▶ [Exercise objective]: Using the listing below, give the number of lines in which the string "Trichoniscus" appears, and nothing else.
Segment Open
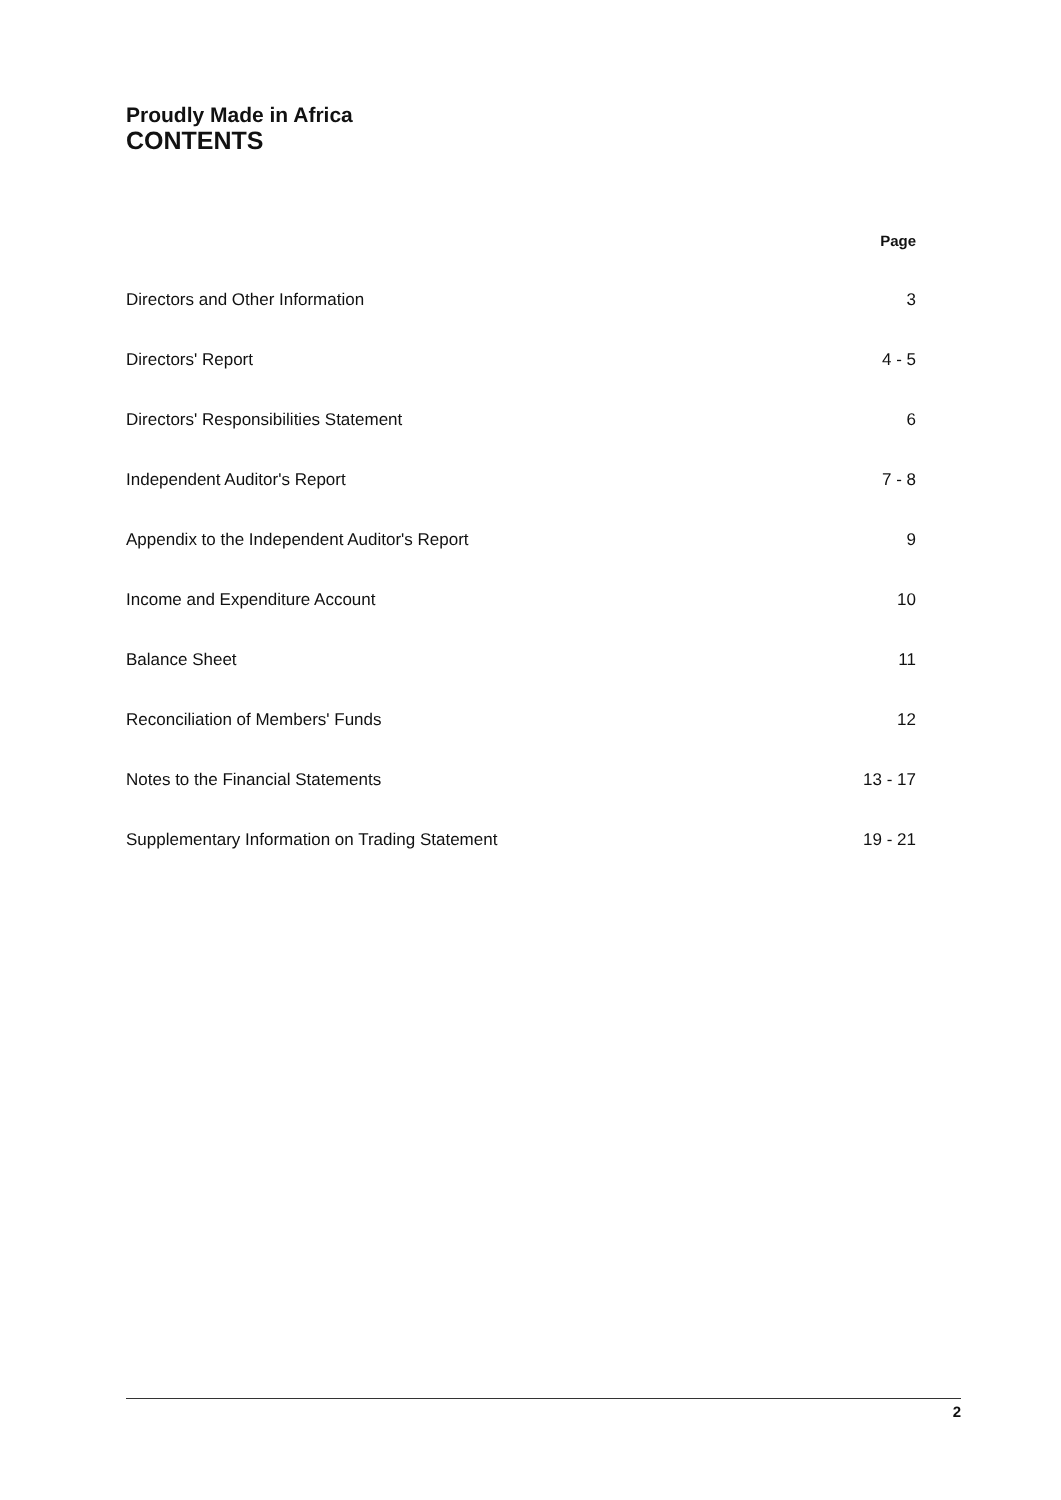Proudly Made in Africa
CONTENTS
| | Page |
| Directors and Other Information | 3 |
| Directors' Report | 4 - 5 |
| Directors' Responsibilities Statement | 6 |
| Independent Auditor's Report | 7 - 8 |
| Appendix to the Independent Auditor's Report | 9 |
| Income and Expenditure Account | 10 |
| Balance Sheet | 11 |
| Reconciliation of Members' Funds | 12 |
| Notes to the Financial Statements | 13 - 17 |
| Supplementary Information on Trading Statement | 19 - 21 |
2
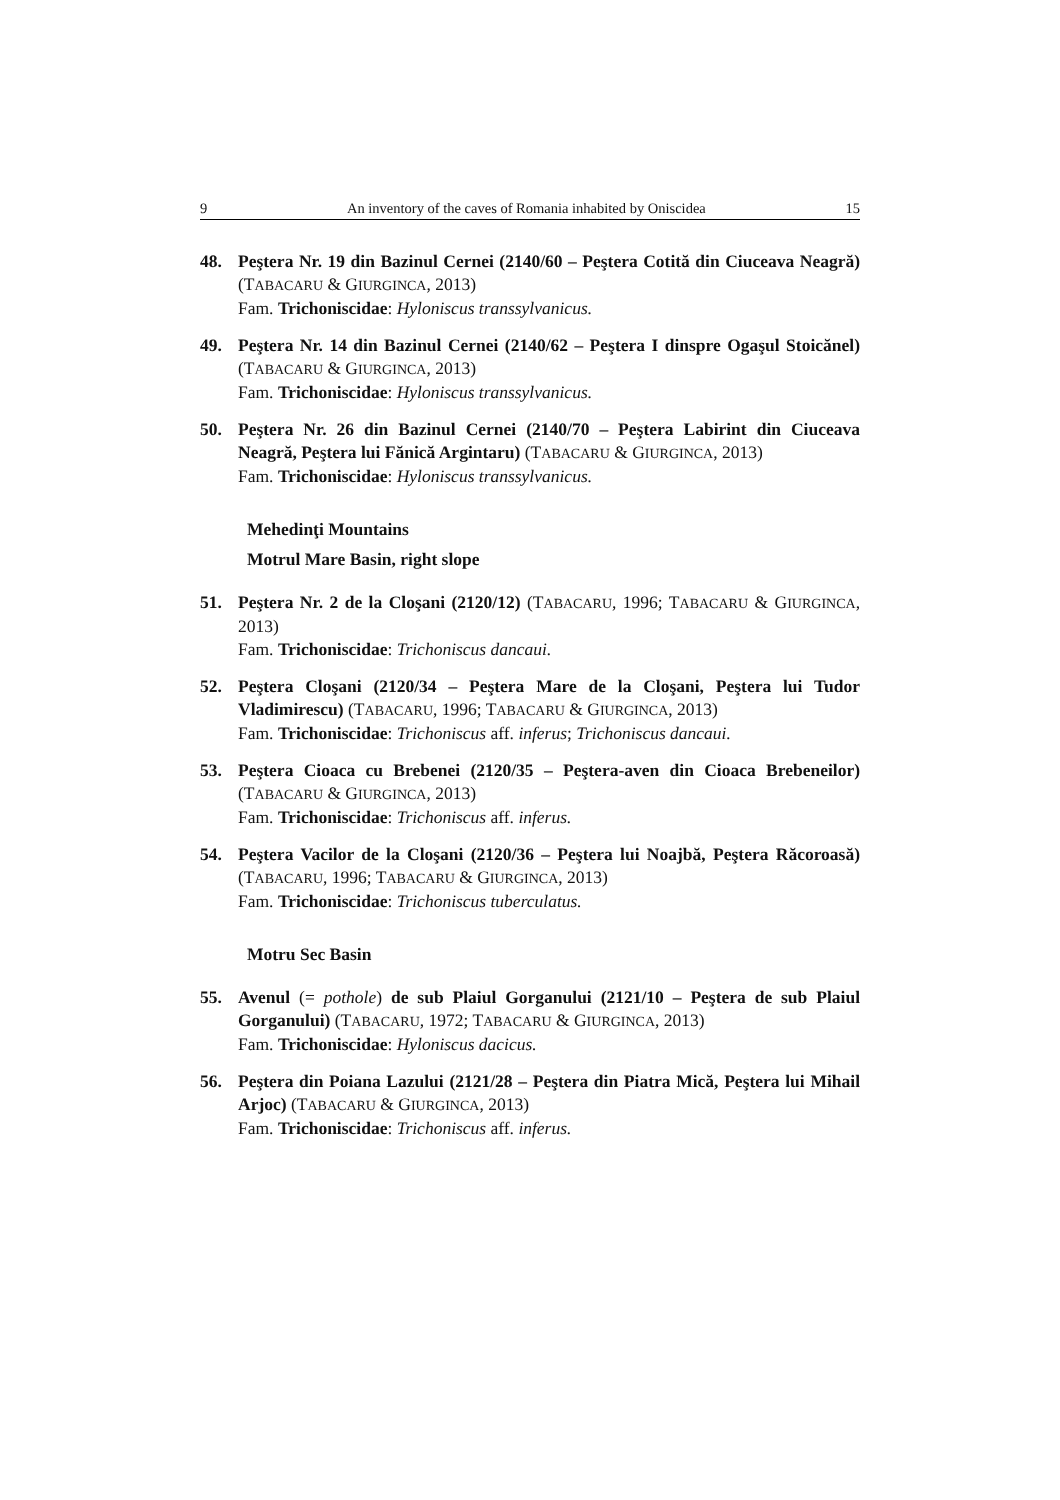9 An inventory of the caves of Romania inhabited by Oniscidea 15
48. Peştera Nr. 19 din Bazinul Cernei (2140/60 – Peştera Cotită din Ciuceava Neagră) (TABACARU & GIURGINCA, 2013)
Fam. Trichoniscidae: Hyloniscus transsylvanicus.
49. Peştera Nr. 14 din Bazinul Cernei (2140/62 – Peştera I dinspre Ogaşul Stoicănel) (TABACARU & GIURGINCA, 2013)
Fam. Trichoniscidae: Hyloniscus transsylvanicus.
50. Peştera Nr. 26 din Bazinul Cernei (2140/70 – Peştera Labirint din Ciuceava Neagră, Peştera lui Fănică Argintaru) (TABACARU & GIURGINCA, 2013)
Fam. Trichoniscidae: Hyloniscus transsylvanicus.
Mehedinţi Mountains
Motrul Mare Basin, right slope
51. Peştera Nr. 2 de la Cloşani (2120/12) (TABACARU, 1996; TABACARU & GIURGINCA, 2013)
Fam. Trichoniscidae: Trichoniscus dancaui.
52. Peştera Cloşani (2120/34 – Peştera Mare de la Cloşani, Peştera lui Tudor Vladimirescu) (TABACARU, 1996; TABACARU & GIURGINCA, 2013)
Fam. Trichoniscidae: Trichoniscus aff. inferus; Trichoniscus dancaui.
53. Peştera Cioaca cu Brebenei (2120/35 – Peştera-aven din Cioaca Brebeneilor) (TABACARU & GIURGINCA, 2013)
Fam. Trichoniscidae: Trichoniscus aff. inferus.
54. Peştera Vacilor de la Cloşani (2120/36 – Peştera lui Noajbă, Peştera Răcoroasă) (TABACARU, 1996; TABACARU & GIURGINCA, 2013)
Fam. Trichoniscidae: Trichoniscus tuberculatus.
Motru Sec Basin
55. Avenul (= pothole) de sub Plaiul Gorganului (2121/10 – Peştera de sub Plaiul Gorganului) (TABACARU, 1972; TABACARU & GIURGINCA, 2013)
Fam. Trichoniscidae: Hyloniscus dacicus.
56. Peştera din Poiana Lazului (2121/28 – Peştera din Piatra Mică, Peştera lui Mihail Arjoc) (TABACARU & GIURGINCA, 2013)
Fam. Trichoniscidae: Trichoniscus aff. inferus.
Segment Closed
▶ [Final answer]: 5